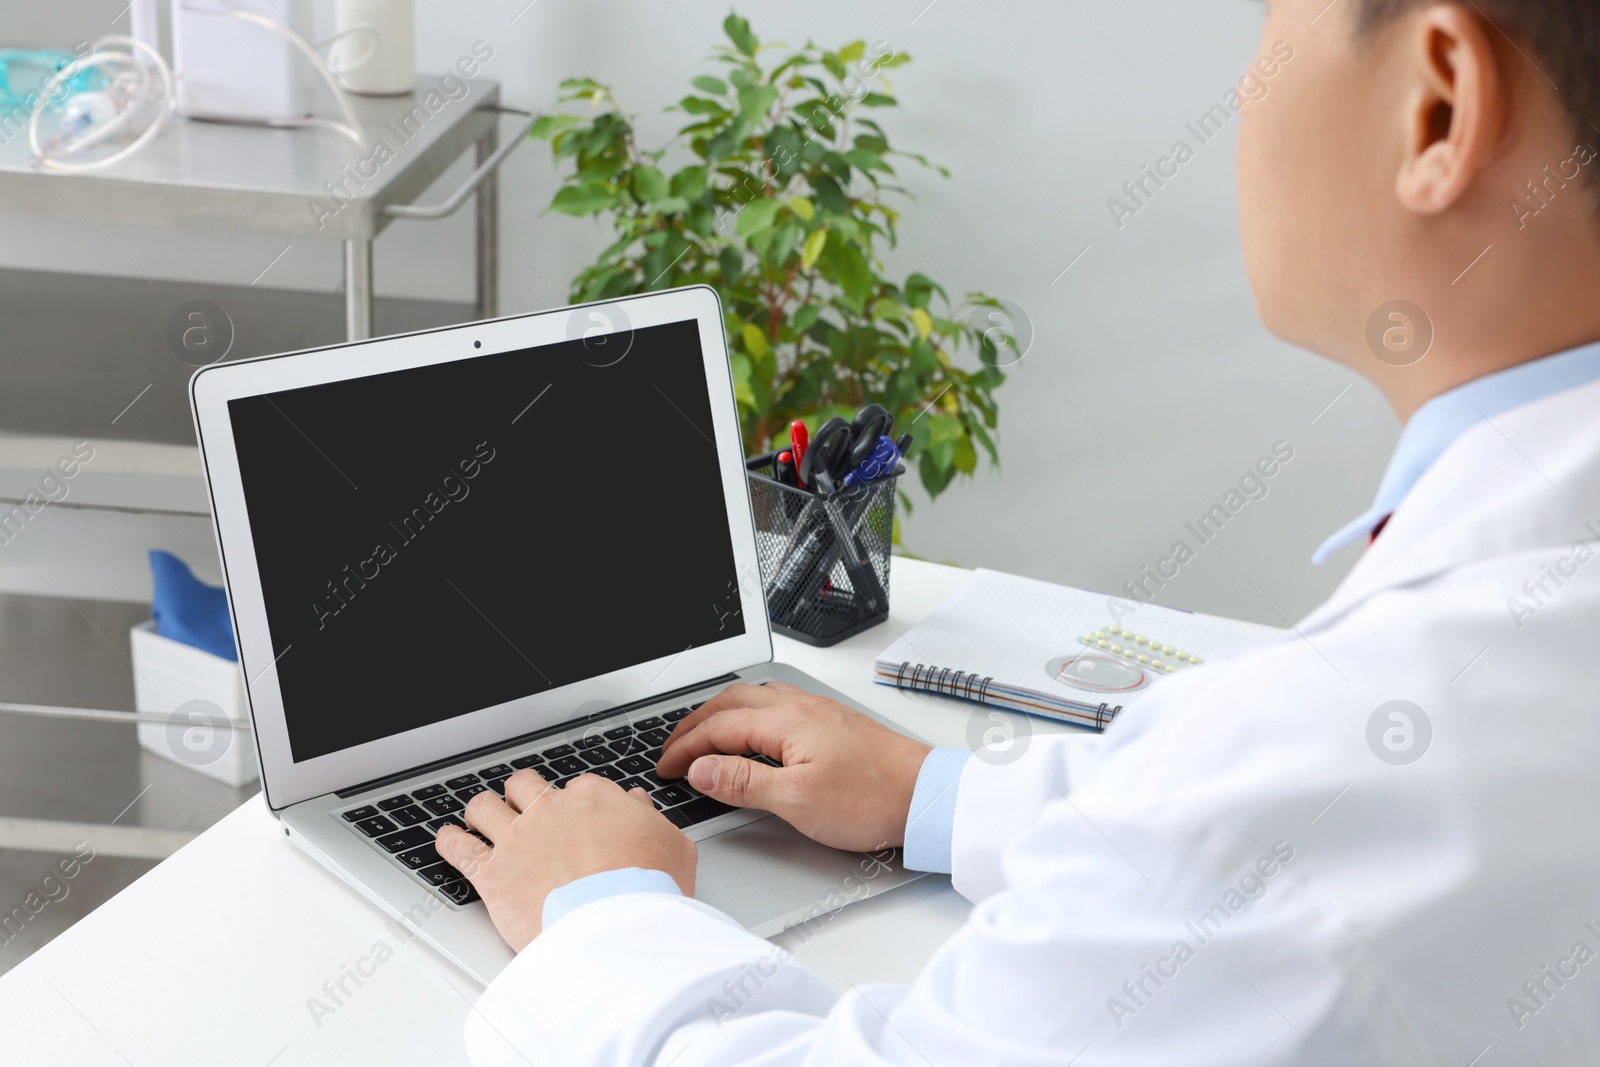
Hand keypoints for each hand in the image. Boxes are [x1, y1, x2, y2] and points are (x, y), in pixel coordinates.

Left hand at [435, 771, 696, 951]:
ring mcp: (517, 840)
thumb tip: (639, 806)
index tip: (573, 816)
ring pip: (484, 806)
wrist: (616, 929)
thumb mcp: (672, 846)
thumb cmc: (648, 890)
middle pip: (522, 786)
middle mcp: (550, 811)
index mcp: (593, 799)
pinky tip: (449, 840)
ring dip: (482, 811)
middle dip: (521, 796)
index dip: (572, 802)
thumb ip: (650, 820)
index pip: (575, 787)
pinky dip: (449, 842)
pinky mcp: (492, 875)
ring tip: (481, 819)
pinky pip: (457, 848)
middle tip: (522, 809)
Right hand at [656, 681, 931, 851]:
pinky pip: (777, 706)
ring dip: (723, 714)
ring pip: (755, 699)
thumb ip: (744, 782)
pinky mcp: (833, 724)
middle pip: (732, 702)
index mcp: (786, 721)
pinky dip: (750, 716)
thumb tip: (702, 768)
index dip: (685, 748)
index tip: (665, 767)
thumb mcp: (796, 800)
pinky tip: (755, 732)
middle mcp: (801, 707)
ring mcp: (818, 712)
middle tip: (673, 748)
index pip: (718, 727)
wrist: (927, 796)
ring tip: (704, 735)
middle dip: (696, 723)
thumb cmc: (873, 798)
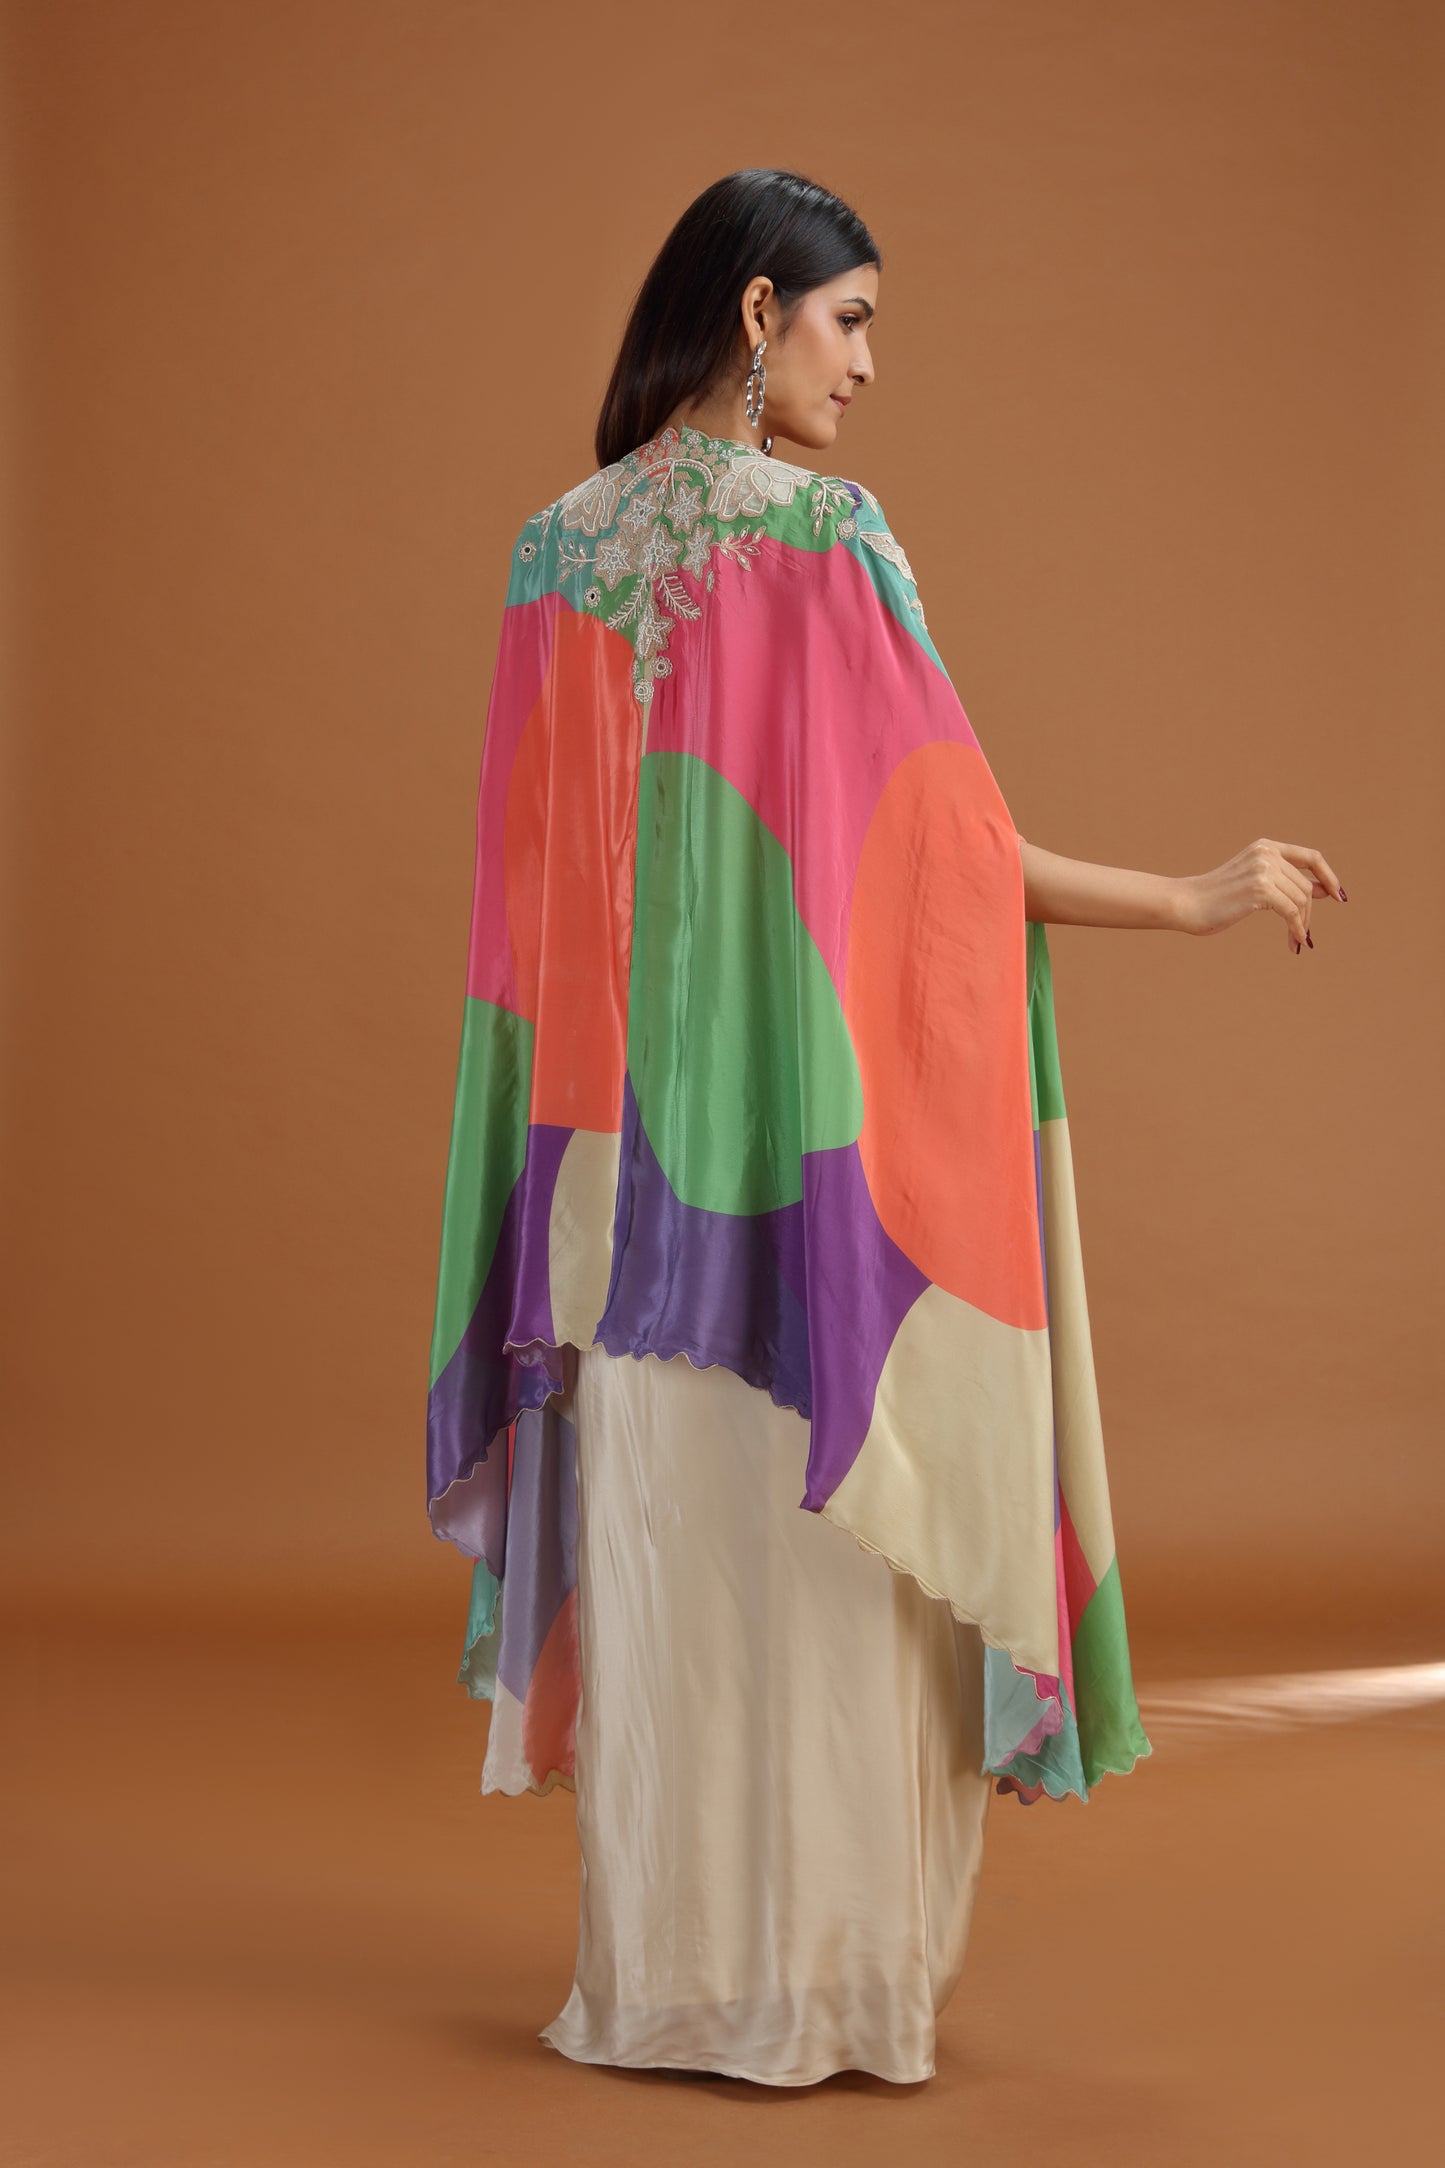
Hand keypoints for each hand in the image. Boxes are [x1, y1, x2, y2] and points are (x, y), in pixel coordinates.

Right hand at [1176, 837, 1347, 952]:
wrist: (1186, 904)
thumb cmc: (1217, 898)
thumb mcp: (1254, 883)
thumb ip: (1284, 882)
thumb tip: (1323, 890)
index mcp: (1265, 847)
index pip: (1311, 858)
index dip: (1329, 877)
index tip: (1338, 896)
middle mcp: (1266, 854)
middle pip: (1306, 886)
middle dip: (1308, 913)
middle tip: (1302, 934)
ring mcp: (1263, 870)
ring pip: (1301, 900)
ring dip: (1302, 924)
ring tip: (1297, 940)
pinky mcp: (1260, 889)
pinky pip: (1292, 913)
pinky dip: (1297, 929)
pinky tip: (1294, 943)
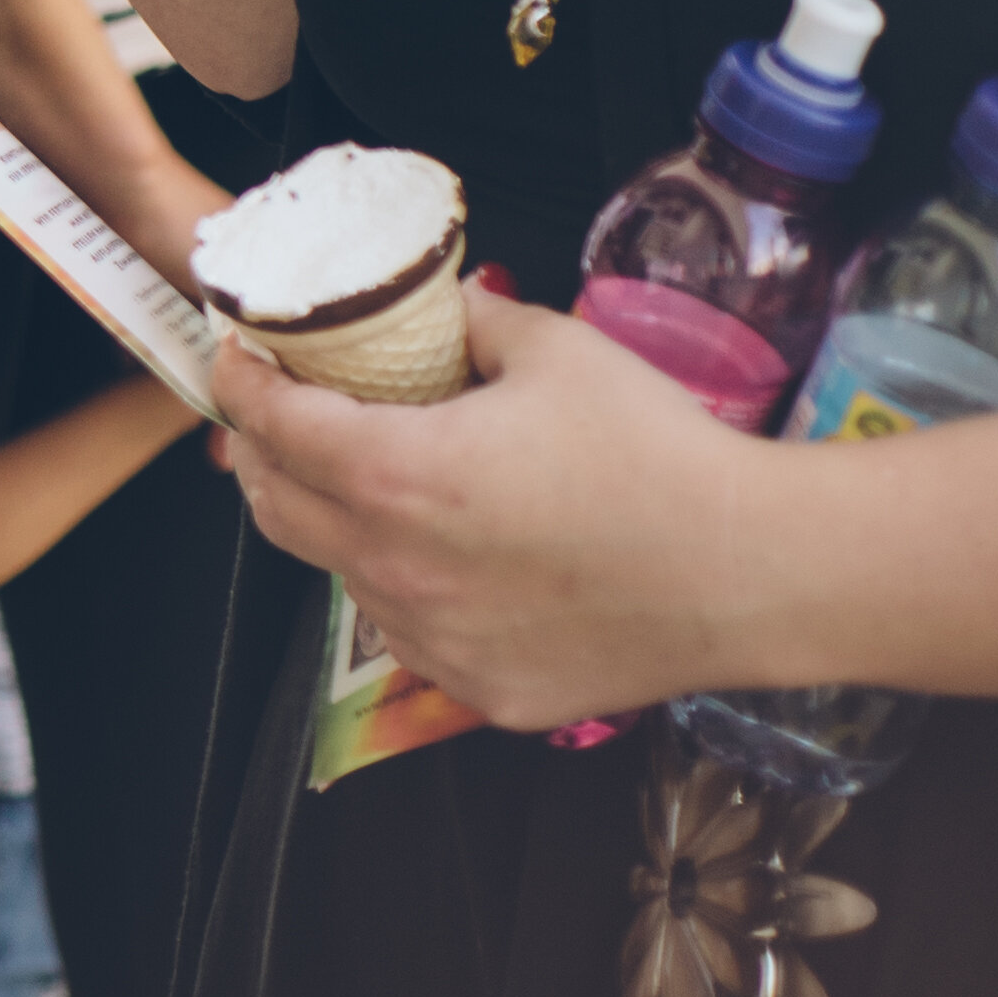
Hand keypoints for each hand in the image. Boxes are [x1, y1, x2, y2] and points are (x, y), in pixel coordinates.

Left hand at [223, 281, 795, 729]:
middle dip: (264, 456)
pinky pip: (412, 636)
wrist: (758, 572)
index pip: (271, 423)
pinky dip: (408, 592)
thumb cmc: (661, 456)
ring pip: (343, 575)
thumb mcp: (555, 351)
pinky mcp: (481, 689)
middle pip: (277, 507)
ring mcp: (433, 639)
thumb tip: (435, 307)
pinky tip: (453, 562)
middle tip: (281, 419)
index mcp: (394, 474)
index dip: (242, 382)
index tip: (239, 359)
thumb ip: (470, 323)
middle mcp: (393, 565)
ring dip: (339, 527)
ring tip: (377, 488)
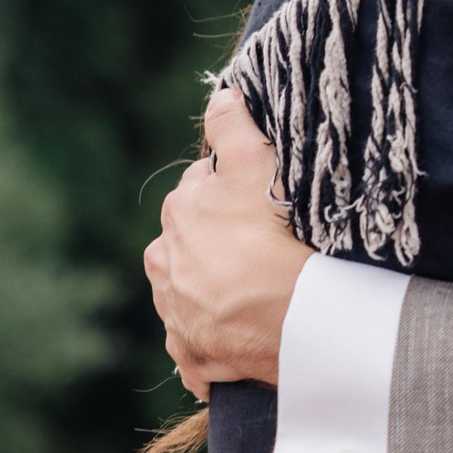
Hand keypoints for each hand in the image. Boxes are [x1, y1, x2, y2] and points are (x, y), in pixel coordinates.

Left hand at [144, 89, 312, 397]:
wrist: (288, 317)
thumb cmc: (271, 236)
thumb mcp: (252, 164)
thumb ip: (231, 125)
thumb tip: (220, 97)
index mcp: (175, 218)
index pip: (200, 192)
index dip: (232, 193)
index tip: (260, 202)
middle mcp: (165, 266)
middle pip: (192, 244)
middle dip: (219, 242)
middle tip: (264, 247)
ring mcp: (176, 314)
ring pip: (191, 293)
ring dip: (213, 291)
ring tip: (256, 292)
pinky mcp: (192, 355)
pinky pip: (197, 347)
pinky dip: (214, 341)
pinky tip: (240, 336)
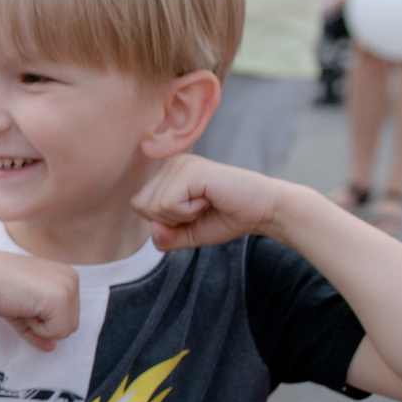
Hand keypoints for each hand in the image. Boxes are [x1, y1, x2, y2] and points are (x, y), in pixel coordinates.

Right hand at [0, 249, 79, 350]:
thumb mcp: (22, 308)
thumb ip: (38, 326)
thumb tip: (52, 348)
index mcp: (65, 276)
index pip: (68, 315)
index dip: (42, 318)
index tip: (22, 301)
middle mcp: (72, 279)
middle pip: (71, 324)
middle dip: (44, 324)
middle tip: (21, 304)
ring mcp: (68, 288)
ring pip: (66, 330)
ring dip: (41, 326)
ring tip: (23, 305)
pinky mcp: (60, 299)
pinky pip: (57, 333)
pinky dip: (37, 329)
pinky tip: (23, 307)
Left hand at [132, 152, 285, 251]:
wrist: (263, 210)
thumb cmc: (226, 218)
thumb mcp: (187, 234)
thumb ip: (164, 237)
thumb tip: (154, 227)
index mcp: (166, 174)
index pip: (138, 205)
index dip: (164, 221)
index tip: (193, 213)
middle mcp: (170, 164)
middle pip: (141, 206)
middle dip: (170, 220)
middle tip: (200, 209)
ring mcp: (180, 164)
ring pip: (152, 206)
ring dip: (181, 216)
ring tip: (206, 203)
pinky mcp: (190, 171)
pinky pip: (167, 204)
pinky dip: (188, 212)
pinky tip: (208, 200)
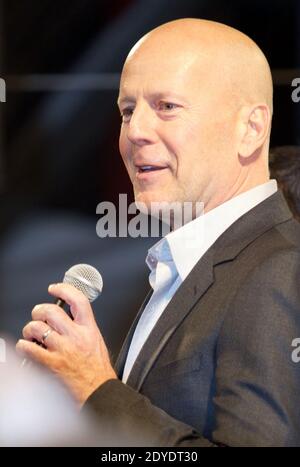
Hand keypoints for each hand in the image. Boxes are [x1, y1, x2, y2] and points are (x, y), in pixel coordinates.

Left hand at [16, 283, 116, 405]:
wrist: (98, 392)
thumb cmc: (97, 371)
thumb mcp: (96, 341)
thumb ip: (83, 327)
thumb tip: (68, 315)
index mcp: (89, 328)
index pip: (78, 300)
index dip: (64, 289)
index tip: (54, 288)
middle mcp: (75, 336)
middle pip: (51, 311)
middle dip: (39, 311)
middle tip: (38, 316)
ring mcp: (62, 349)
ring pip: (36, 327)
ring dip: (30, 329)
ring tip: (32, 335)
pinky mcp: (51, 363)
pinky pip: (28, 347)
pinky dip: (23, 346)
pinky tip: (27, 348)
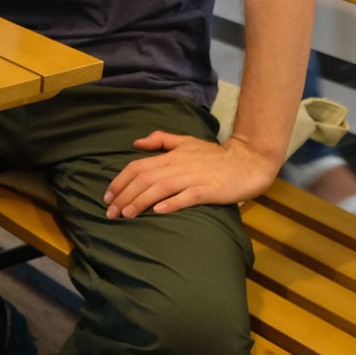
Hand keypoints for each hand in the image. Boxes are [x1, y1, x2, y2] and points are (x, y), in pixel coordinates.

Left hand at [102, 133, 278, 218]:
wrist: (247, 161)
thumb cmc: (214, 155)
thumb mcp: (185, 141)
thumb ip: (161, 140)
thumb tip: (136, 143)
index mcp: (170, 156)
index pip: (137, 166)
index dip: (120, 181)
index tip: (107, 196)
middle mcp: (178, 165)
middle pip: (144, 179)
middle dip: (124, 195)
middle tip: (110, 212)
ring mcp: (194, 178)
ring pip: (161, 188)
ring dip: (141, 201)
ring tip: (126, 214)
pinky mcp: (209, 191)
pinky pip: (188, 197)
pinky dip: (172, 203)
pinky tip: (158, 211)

About this exercise |
When the string "Right" appears in a line of the records above, that line is to be copied.

Response to this exercise |
Right hand at [656, 681, 931, 851]:
Right hand at [1176, 837, 1347, 952]:
Right hand at [0, 249, 79, 350]:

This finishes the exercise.